- [Passage shown]:
>> start
The Senate proposes new tax laws for private equity that could impact Blackstone's upcoming I.P.O.
tax laws for private equity

Changing the way private equity and hedge funds are taxed? Now it's not just talk in Washington.

On Thursday, Senator Max Baucus, the Democratic chairman of the Senate Finance Committee, and Senator Charles Grassley, the ranking Republican on the committee, introduced legislation that would take away the tax advantages of certain publicly traded partnerships.

The soon-to-be-public Blackstone Group is the partnership the senators have in mind.

The bill would change the tax code to treat partnerships that derive income "from providing investment adviser and related asset management services" as corporations.

The legislation could move forward soon after Blackstone sells a $4.7 billion stake in a stock offering later this month. Another company that manages hedge funds and private equity funds, Fortress Investment Group, went public earlier this year.
>> end
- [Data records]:
>> start
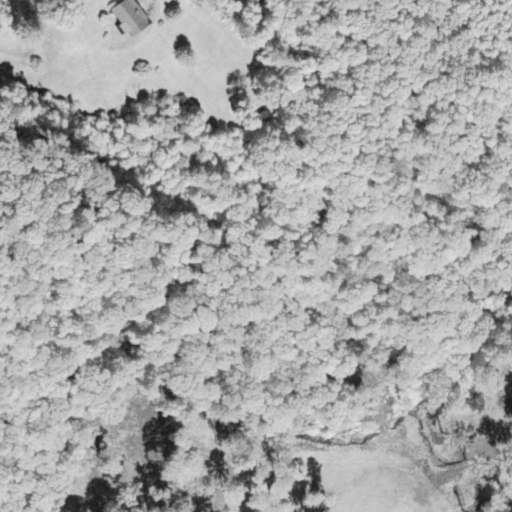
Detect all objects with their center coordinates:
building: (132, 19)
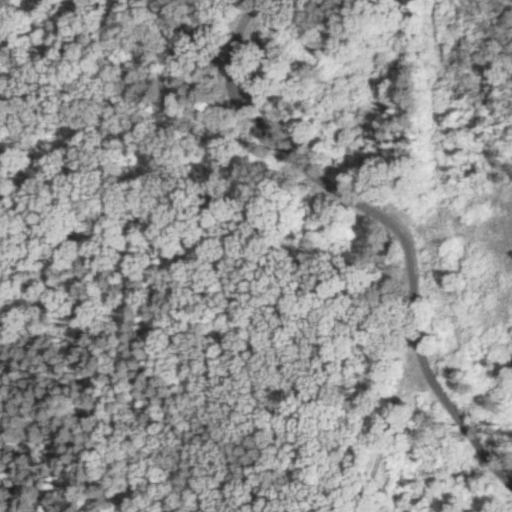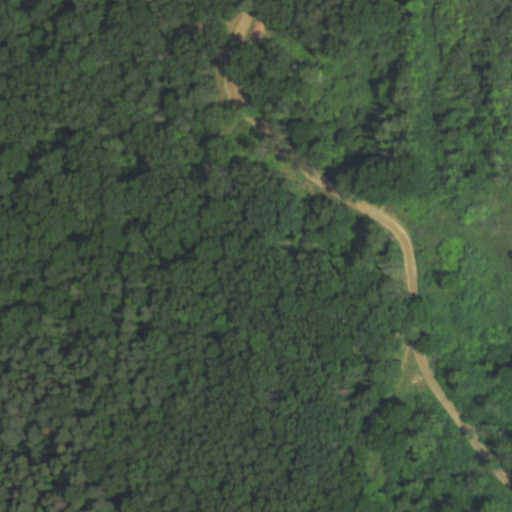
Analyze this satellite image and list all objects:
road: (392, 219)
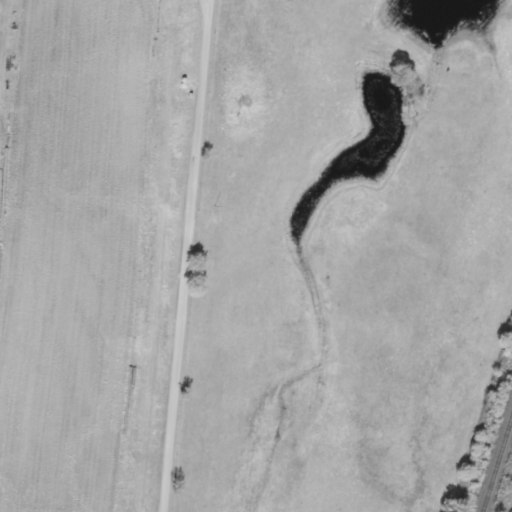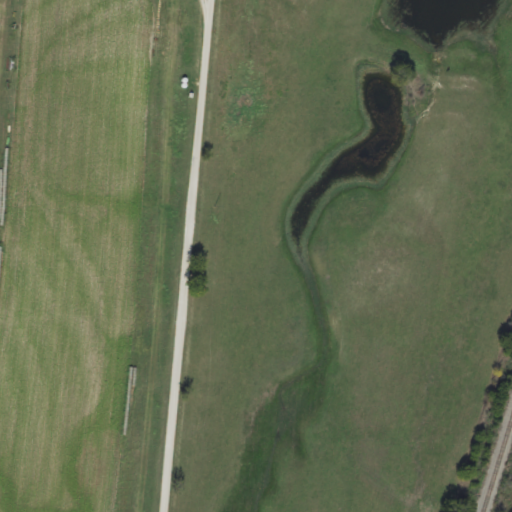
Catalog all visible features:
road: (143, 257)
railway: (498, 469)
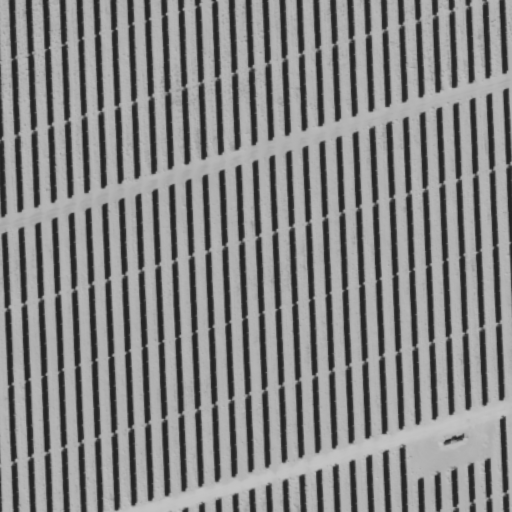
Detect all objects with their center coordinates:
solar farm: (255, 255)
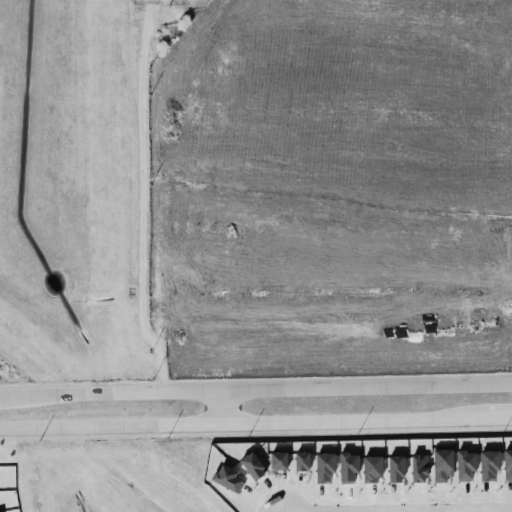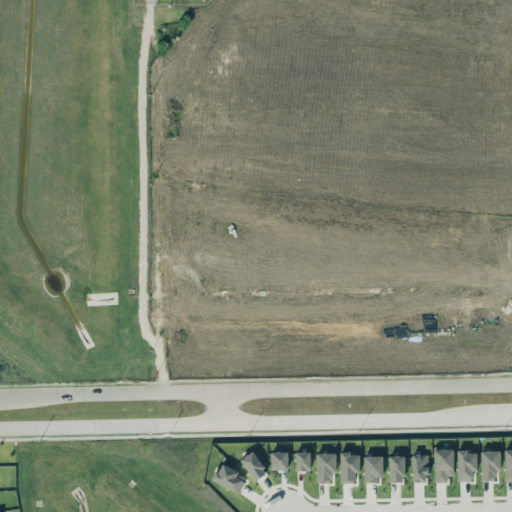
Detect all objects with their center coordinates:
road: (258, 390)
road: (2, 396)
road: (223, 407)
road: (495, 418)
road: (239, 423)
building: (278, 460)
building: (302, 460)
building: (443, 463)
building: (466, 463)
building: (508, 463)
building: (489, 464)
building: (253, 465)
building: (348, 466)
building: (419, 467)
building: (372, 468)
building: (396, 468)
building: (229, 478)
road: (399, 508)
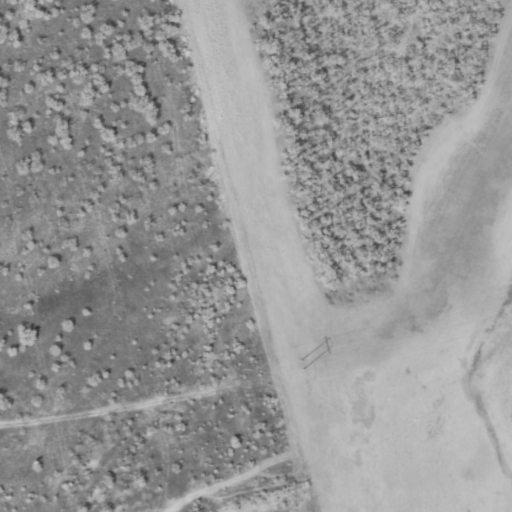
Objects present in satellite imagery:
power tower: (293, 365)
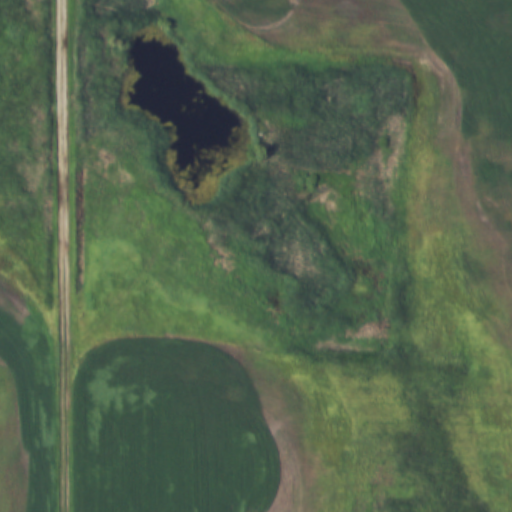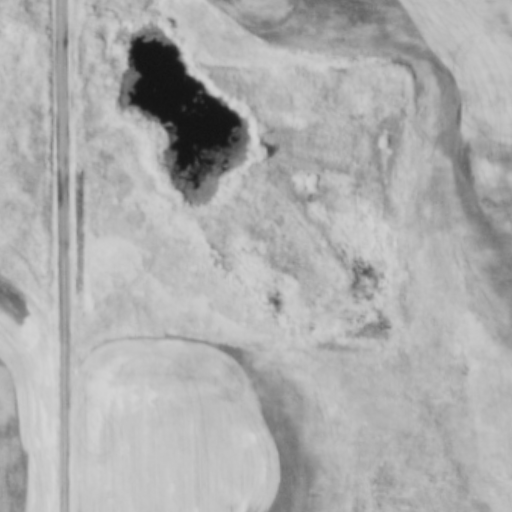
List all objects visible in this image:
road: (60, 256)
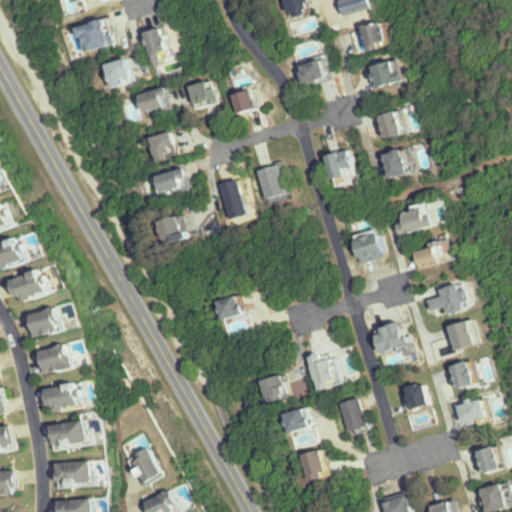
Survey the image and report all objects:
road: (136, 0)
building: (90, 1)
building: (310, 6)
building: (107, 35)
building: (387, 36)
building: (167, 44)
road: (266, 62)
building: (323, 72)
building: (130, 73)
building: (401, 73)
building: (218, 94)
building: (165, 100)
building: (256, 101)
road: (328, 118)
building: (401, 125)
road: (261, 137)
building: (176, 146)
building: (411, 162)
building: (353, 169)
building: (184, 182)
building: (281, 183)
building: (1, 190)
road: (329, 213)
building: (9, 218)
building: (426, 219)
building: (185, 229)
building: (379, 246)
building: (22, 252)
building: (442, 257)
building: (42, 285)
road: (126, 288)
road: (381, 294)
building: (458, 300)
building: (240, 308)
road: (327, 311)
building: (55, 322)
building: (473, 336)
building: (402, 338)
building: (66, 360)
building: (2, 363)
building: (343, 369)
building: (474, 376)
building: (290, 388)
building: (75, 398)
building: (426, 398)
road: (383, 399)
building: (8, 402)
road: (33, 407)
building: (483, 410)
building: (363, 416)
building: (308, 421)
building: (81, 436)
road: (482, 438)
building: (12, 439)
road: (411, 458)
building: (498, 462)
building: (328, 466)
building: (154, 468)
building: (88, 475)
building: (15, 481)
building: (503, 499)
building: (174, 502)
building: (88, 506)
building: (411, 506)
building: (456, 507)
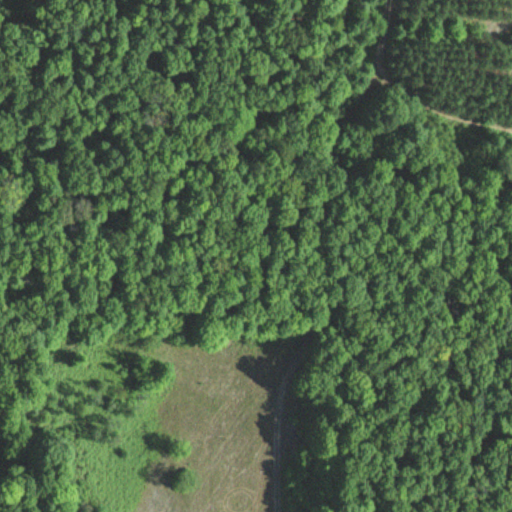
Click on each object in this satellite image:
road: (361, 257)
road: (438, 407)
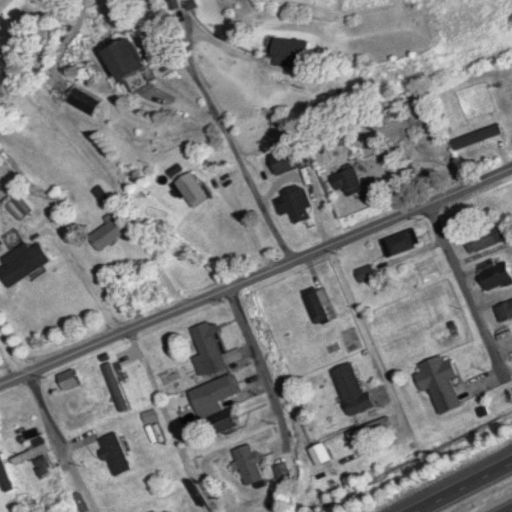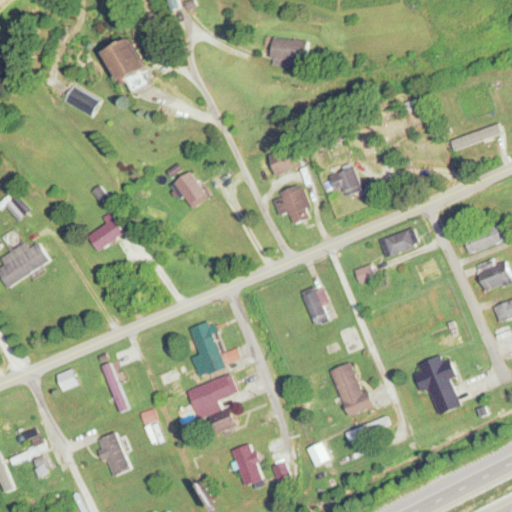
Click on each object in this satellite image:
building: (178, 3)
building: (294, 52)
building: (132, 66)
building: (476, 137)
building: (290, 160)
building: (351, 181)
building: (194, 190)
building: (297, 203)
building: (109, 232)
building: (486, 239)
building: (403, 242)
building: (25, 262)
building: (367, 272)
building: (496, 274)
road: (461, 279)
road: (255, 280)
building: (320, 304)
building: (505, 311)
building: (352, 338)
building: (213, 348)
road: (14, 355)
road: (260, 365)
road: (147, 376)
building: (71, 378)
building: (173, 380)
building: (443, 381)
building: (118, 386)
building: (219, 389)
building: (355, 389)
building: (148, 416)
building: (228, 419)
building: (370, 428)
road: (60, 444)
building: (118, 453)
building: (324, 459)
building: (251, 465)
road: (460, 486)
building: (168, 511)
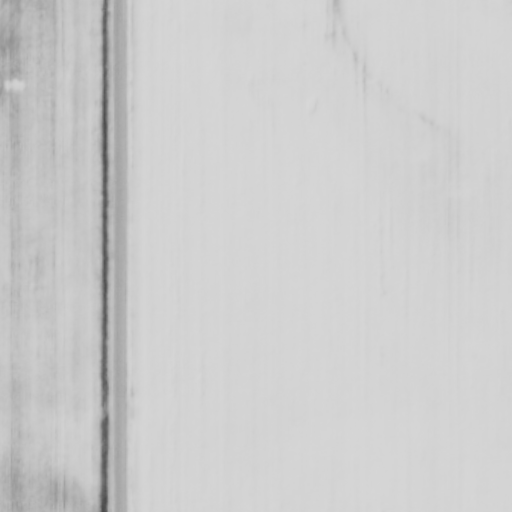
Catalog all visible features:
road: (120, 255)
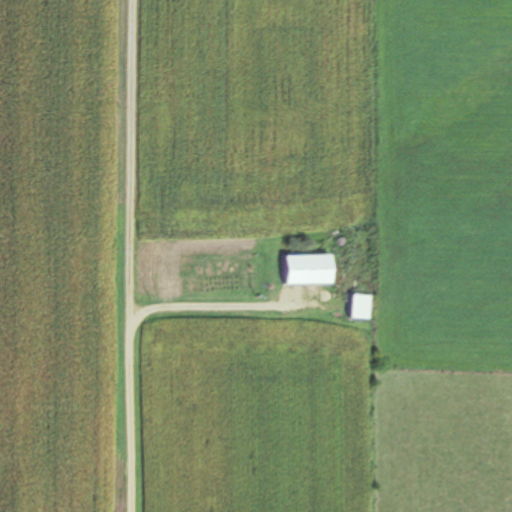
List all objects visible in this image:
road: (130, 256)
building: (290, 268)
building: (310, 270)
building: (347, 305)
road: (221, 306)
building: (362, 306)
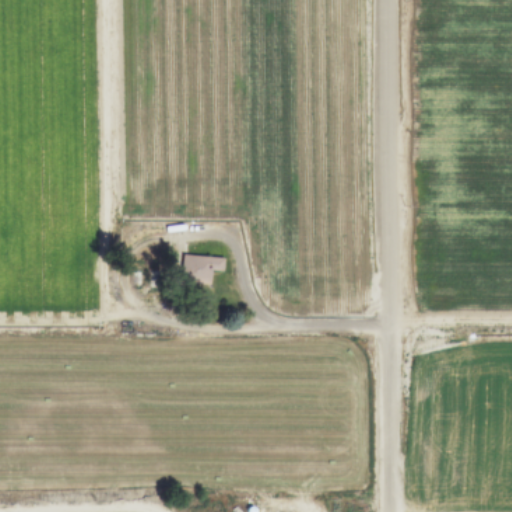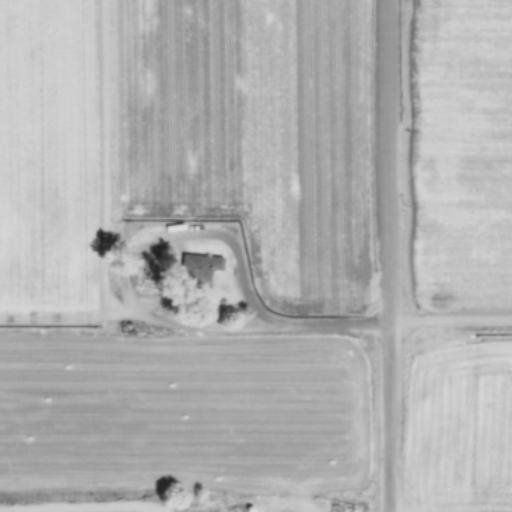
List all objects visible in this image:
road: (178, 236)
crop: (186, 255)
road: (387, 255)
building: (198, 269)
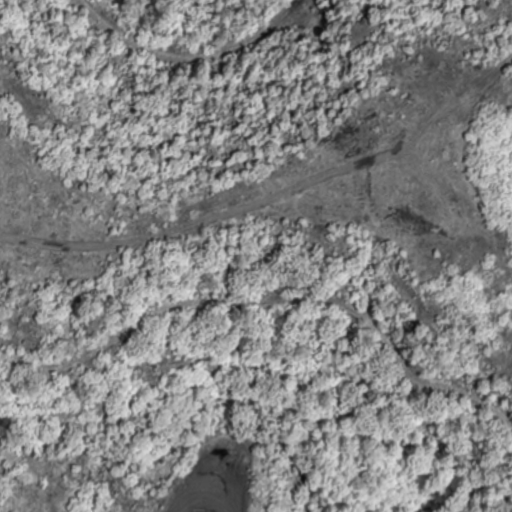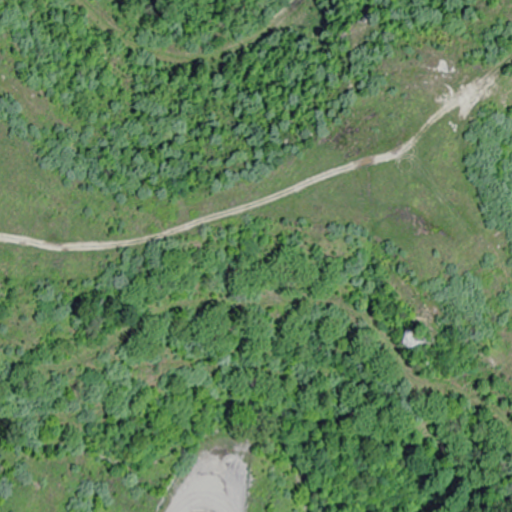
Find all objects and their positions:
>> end
- [Exercise objective]: Edit the private equity tax passage, starting at "Changing the way" and ending at "publicly traded partnerships.", so that "senior Republican" takes the place of "ranking Republican".

- [Answer for the task]:
Changing the way private equity and hedge funds are taxed? Now it's not just talk in Washington.

On Thursday, Senator Max Baucus, the Democratic chairman of the Senate Finance Committee, and Senator Charles Grassley, the senior Republican on the committee, introduced legislation that would take away the tax advantages of certain publicly traded partnerships.